* The request
Reproduce word for word the portion of the passage on restaurant Facebook pages that runs from "Restaurant Facebook pages have" up to and including "restaurant Facebook pages.".

* Page extract

Restaurant Facebook pages have become much more than just a place to share information about your business and gain social media followers.
They are now more like mini-websites that include all the information potential customers need to know about your restaurant.
Depending on how exactly you optimize your Facebook page, you can use the social media site to:
- Increase restaurant bookings
- Interact with customers
- Sell merchandise
- Promote your restaurant app
- Direct traffic to your restaurant’s website or blog
- Encourage customers to attend restaurant events
- Collect customer reviews
- Encourage takeaway delivery
- Increase engagement with customers
In this article, we’ll look at what makes a great Facebook page, as well as showing you six examples of the best restaurant Facebook pages.

* Dataset rows

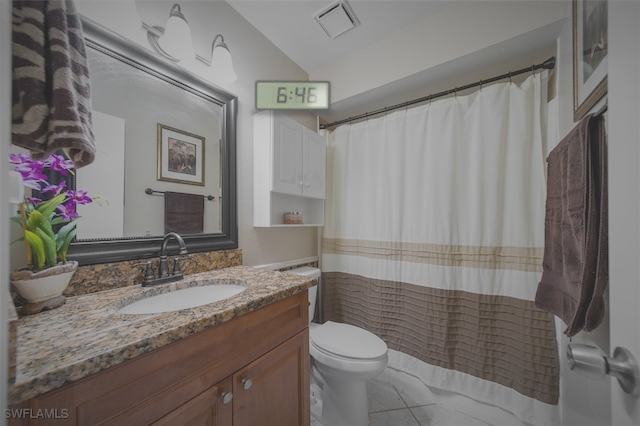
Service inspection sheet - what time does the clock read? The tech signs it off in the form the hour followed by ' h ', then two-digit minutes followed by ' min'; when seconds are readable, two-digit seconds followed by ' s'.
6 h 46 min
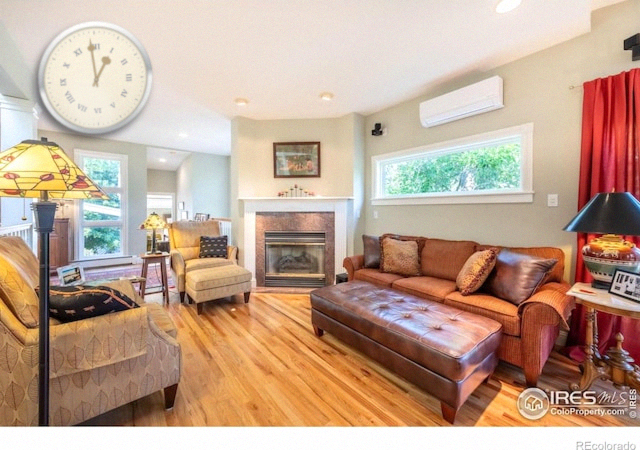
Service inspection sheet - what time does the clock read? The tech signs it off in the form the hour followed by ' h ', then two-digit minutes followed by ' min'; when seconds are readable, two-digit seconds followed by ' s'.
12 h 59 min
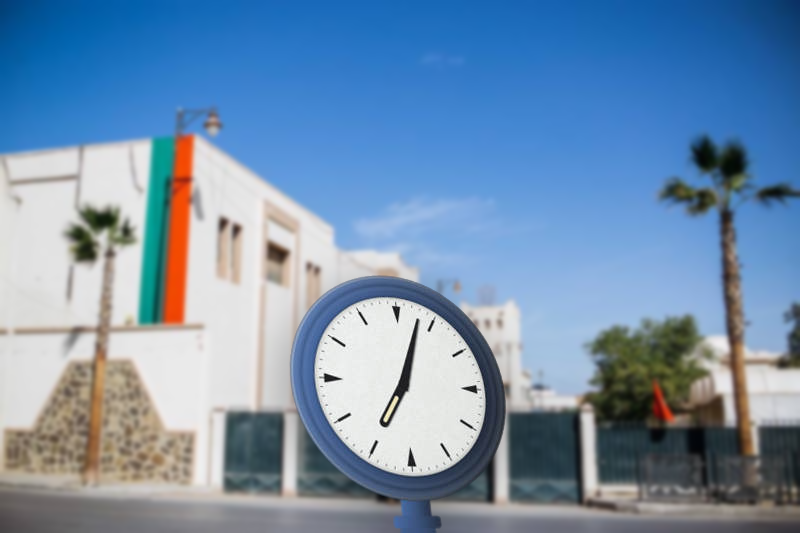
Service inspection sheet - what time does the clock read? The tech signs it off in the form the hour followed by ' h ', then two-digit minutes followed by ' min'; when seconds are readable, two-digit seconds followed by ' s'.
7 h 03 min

* Task answer
Restaurant Facebook pages have become much more than just a place to share information about your business and gain social media followers.
They are now more like mini-websites that include all the information potential customers need to know about your restaurant.
Depending on how exactly you optimize your Facebook page, you can use the social media site to:
- Increase restaurant bookings
- Interact with customers
- Sell merchandise
- Promote your restaurant app
- Direct traffic to your restaurant’s website or blog
- Encourage customers to attend restaurant events
- Collect customer reviews
- Encourage takeaway delivery
- Increase engagement with customers
In this article, we’ll look at what makes a great Facebook page, as well as showing you six examples of the best restaurant Facebook pages.